No recuerdo bien a bien el porqué de visitarlo, pero lo que sí recuerdo con precisión fue la forma como me atendió: diligente, pausado, brillante de palabra, con aquella personalidad que siempre le caracterizó y el vigor de sus cuarenta y tantos años. Por entonces, el ex rector de la universidad queretana cumplía ya con pasión y evidente gusto una carrera diplomática que lo llevaría más tarde a convertirse en cónsul y en embajador mexicano en diversos países del mundo.
Desde entonces, tuve la oportunidad de volver a tratarle infinidad de ocasiones; a veces con un simple saludo, otras escuchando su amenas y formadoras charlas, otras más entrevistándolo, y una compartiendo la discusión, primero, y la comida después, en la deliberación de un premio de dramaturgia que yo organizaba. En esta oportunidad –imaginen el privilegio-, intercambiando puntos de vista con Víctor Hugo Rascón Banda, por entonces Presidente de la Sogem, y Santiago García, el mítico director de La Candelaria colombiana.
Hugo era un poeta, sí; un extraordinario poeta, diría yo. Pero también era un teatrista irredento, un promotor cultural nato, un líder indiscutible, un sembrador de ilusiones, y sobre todo, un hombre que podía, con la magia de la palabra, transformar corazones.

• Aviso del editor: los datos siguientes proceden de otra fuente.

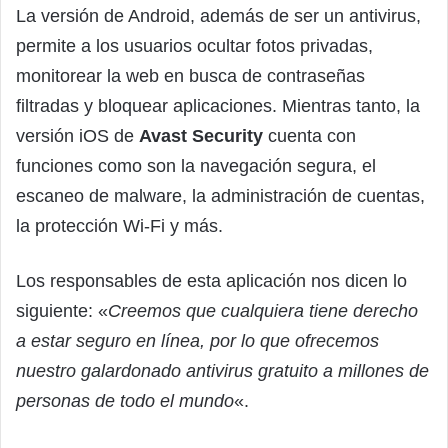
La versión de Android, además de ser un antivirus,
permite a los usuarios ocultar fotos privadas,
monitorear la web en busca de contraseñas
filtradas y bloquear aplicaciones. Mientras tanto, la
versión iOS de
Avast Security
cuenta con
funciones como son la navegación segura, el
escaneo de malware, la administración de cuentas,
la protección Wi-Fi y más.
Los responsables de esta aplicación nos dicen lo
siguiente: «
Creemos que cualquiera tiene derecho
a estar seguro en línea, por lo que ofrecemos
nuestro galardonado antivirus gratuito a millones de
personas de todo el mundo
«.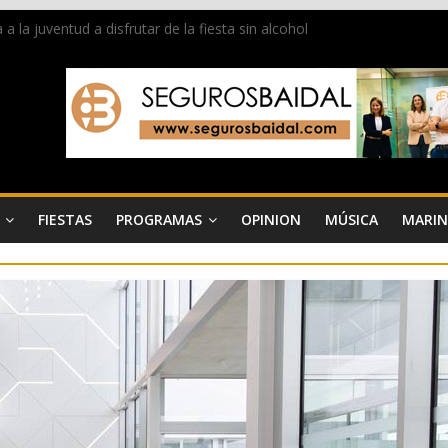
la juventud a disfrutar de la fiesta sin alcohol
 de Dénia más de 50.000 imágenes de la memoria visual de la ciudad
de ambiente la calle Marqués de Campo con la recepción a la Capitaní
Dénia reunirá durante agosto a figuras nacionales e internacionales e
 reciben las llaves de la ciudad y dan inicio a las fiestas en Dénia
FIESTAS
PROGRAMAS
OPINION
MÚSICA
MARIN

Como poeta mereció la edición de números libros y hasta el Xavier Villaurrutia, la más importante de las distinciones literarias del país; como hombre de teatro, participó actoralmente en diversos montajes; como promotor cultural encabezó los destinos de Difusión Cultural de la UNAM, de la Casa del Lago, o de la propia UAQ; y como periodista, dirigió por muchos años el suplemento cultural La Jornada Semanal.

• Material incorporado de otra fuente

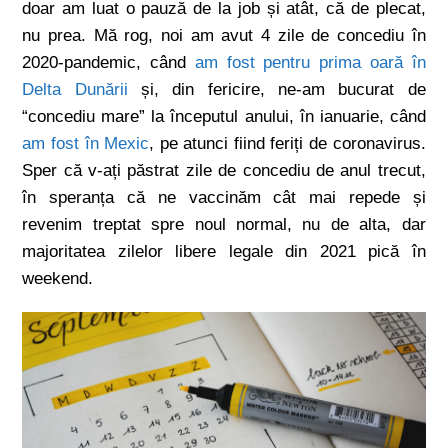
doar am luat o pauză de la job și atât, că de plecat,
nu prea. Mă rog, noi am avut 4 zile de concediu în
2020-pandemic, când
am fost pentru prima oară în
Delta Dunării
și, din fericire, ne-am bucurat de
“concediu mare” la începutul anului, în ianuarie, când
am fost în Mexic
, pe atunci fiind feriți de coronavirus.
Sper că v-ați păstrat zile de concediu de anul trecut,
în speranța că ne vaccinăm cât mai repede și
revenim treptat spre noul normal, nu de alta, dar
majoritatea zilelor libere legale din 2021 pică în
weekend.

Pero a pesar de su constante andar por el mundo y del reconocimiento que llegó a alcanzar, Hugo Gutiérrez Vega llevó siempre en el alma, indeleble, la marca de Querétaro. Una marca que también le dio, sin duda, muchas satisfacciones, pero que nunca dejó de sangrar del todo. Aquí, en esta tierra a la que llegó cuando declinaba la década de los cincuenta del siglo veinte para hacerse cargo del área de Difusión Cultural de la Universidad, revolucionó no solo a nuestra máxima casa de estudios, sino a la ciudad entera; se instituyó en un parteaguas de la educación y el arte que aún hoy tiene repercusiones innegables.
Y como hizo amigos, discípulos y seguidores incondicionales, también creó enemigos, que a la distancia de su brillante paso por Querétaro aún lo amenazaban anónimamente a cada visita a esta ciudad donde, entre otras muchas cosas, encontró al amor de su vida. Era la consecuencia de ser grande.

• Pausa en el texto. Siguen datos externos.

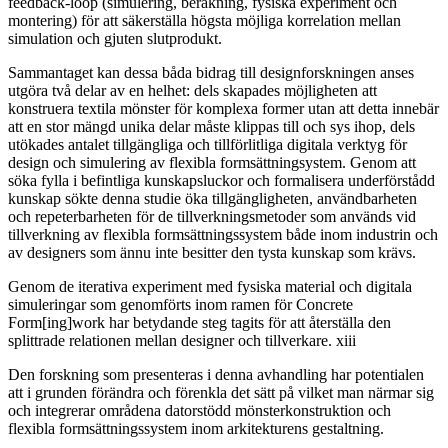
feedback-loop (simulering, beräkning, fysiska experiment och
montering) för att säkerställa högsta möjliga korrelation mellan
simulation och gjuten slutprodukt.
Sammantaget kan dessa båda bidrag till designforskningen anses
utgöra två delar av en helhet: dels skapades möjligheten att
konstruera textila mönster för komplexa former utan att detta innebär
att en stor mängd unika delar måste klippas till och sys ihop, dels
utökades antalet tillgängliga och tillförlitliga digitala verktyg för
design och simulering av flexibla formsättningsystem. Genom att
söka fylla i befintliga kunskapsluckor och formalisera underförstådd
kunskap sökte denna studie öka tillgängligheten, användbarheten
och repeterbarheten för de tillverkningsmetoder som används vid
tillverkning av flexibla formsättningssystem både inom industrin och
av designers som ännu inte besitter den tysta kunskap som krävs.
Genom de iterativa experiment med fysiska material och digitala
simuleringar som genomförts inom ramen för Concrete
Form[ing]work har betydande steg tagits för att återställa den
splittrade relationen mellan designer och tillverkare. xiii
Den forskning som presenteras i denna avhandling har potentialen
att i grunden förändra och förenkla det sätt på vilket man närmar sig
och integrerar områdena datorstödd mönsterkonstruktion och
flexibla formsättningssystem inom arkitekturens gestaltning.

Fueron precisamente esos enemigos los que impidieron, en su momento, que una calle queretana fuera bautizada con su nombre, y que Querétaro, más allá de su Universidad, le otorgara el reconocimiento que su paso y su cercanía merecía.
La última vez que lo vi fue por las calles del centro histórico citadino, una soleada mañana de sábado. No parecía estar bien del todo. Su figura y su rostro denotaban el paso del tiempo, pero su voz salió de nuevo, como siempre, con ese inconfundible tono que alegraba los sentidos y reconfortaba el alma; que parecía poner al mundo en su justa dimensión.
Quizá ahora, con su lamentable muerte, la ciudad le reconozca lo mucho que significó para ella. Quizá ahora podamos todos gritarle ese “gracias” que tanto merece.